I quite agree that it is the prerogative of the President to determine where to spend his annual vacation, however, I am one of those who strongly believe that the President should have shown exemplary conduct by identifying with our tourism potential by spending his annual vacation at any of the numerous tourist sites that dot Nigeria’s landscape. That would have been a big boost to the “Buy Made in Nigeria” campaign.
Even in terms of medicare, the same applies. Billions of naira are being voted to equip and run the State House Clinic in Aso Rock yearly, yet news reports have it that what was earmarked for the clinic in 2016 and 2017 budget cycles are more than what was voted for all the teaching hospitals in the country put together. I should think that the State House Clinic should have been able to handle a “routine medical checkup” of the President.

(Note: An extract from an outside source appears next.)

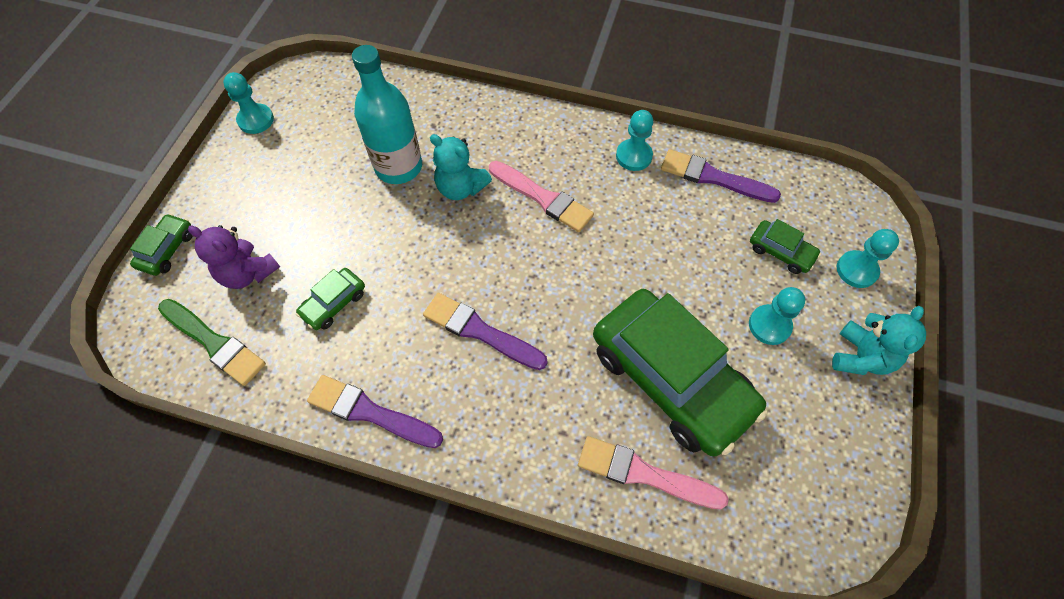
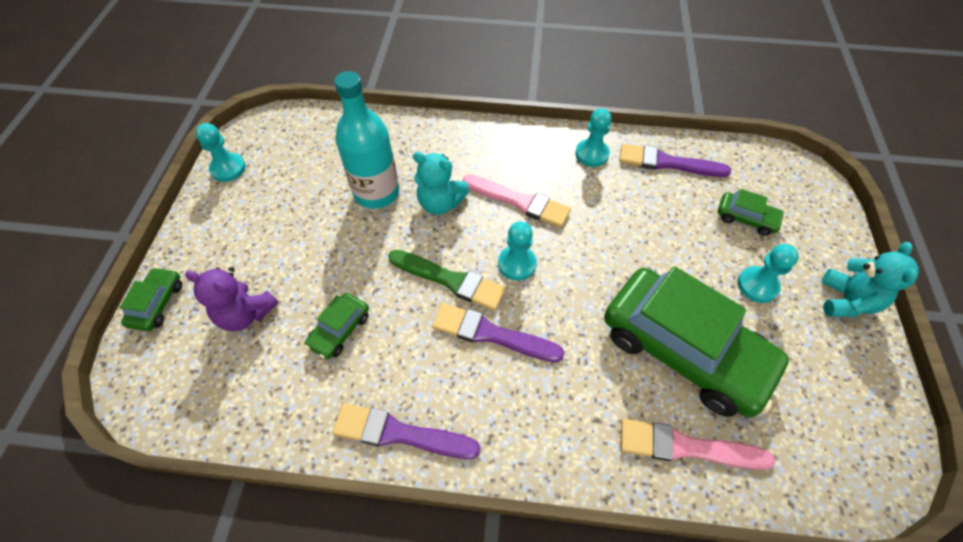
camera: 10 degrees left, 5 degrees down
green brush [158,299,266,386] -> green brush moved to [388,250,506,311]
turquoise pawn [837,229,899,288] -> turquoise pawn moved to [498,221,537,281]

He should have done the needful to ensure that the requisite equipment that can take care of his medical history are procured to prevent his frequent medical trips abroad. It is an indictment on the Federal Government that none of our teaching hospitals is good enough to take care of the health needs of our President and other high and big political office holders.

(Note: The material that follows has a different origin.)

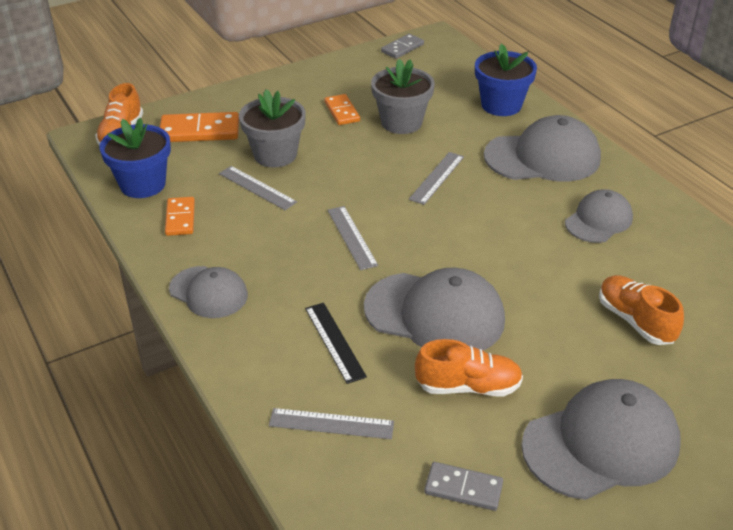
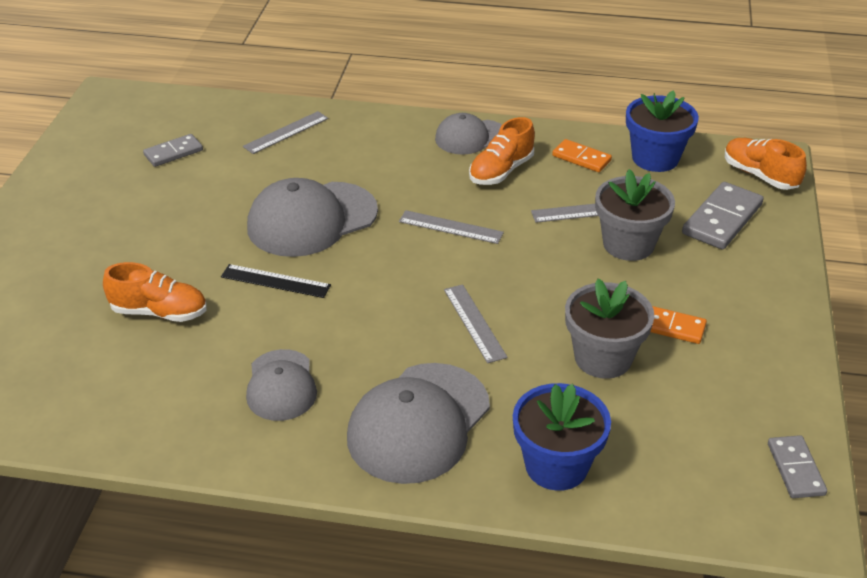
camera: 130 degrees right, 0 degrees up
orange domino [160,112,239,142] -> grey domino [682,182,764,250]
black ruler [305,303,367,384] -> black ruler moved to [221,264,331,298]
orange shoe [415,339,523,396] -> orange shoe moved to [469,117,535,185]
grey cap [521,379,681,500] -> none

Need I remind Nigeria’s “constituted authorities” that Ariel Sharon, a former Prime Minister of Israel, and Fidel Castro, the late president of Cuba, while alive with terminal sicknesses, were never flown out of their respective countries for medicare. Their countries’ doctors managed their health challenges successfully for many years before they eventually died. In our own case, we have had a former president and ex-first lady die at different foreign hospitals only to be flown back home for burial. Is Nigeria a cemetery?
As I write this, the rumour mill is on a rebound as video clip of our president being in intensive care unit of a hospital in the UK is gaining traction. It is right and just to know the health status of President Buhari. It has been demanded that he should a grant press interview to any media outlet of his choice or address Nigerians from his holiday spot in UK via Skype if indeed he is “hale and hearty” as the Acting President declared him on Monday.

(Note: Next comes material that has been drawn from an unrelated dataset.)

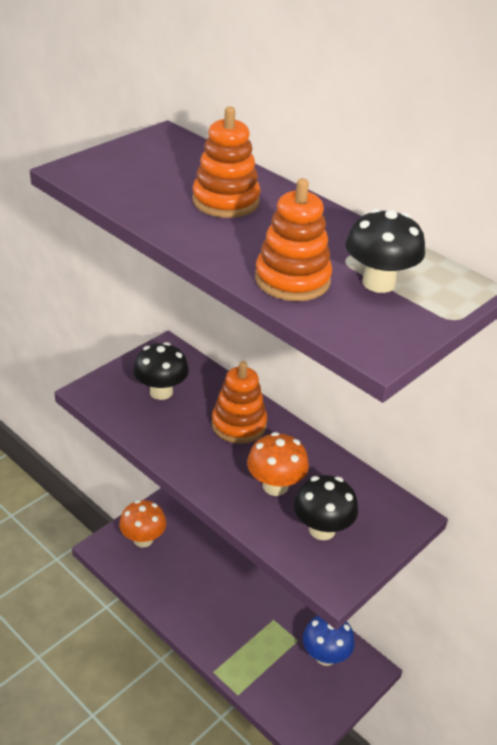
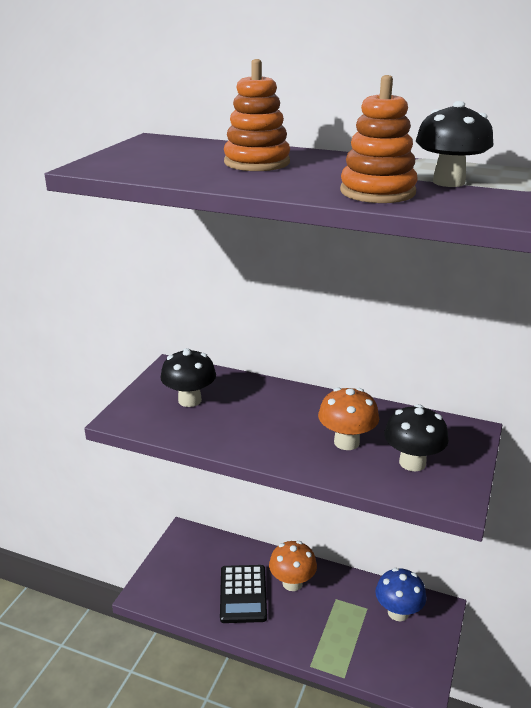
camera: 20 degrees left, 10 degrees down
orange mushroom [119,500,166,548] -> orange mushroom moved to [269,541,317,591]
orange stacking toy [212,361,267,444] -> none
none -> black calculator [220,565,267,623]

Meanwhile, the biting economic recession faced by Nigerians has made thousands of people to protest in many states of the federation including the UK. The protesters under the auspices of ‘’Enough is Enough’ and #IStandwithNigeria justifiably demanded good governance and higher standard of living. The protests which were supposed to coincide with President Buhari’s resumption of office however could not make the maximum expected impact due to the postponement of the resumption date of the President.
However, despite the many controversies that trailed the protest particularly as the mastermind of the plot and celebrated pop star, Innocent Idibia, better known as Tuface, backed out due to security concerns, the symbolic act of the several thousands that took to the street to protest the grinding poverty, unemployed and maladministration should not be lost on the government at all levels. Something urgently needs to be done to prevent a Nigerian Spring reminiscent of the Arab Spring anytime soon. A word is enough for the wise.
The views expressed in this article are the author’s own and do not necessarily represent the editorial policy of ZENITHBLOG.com.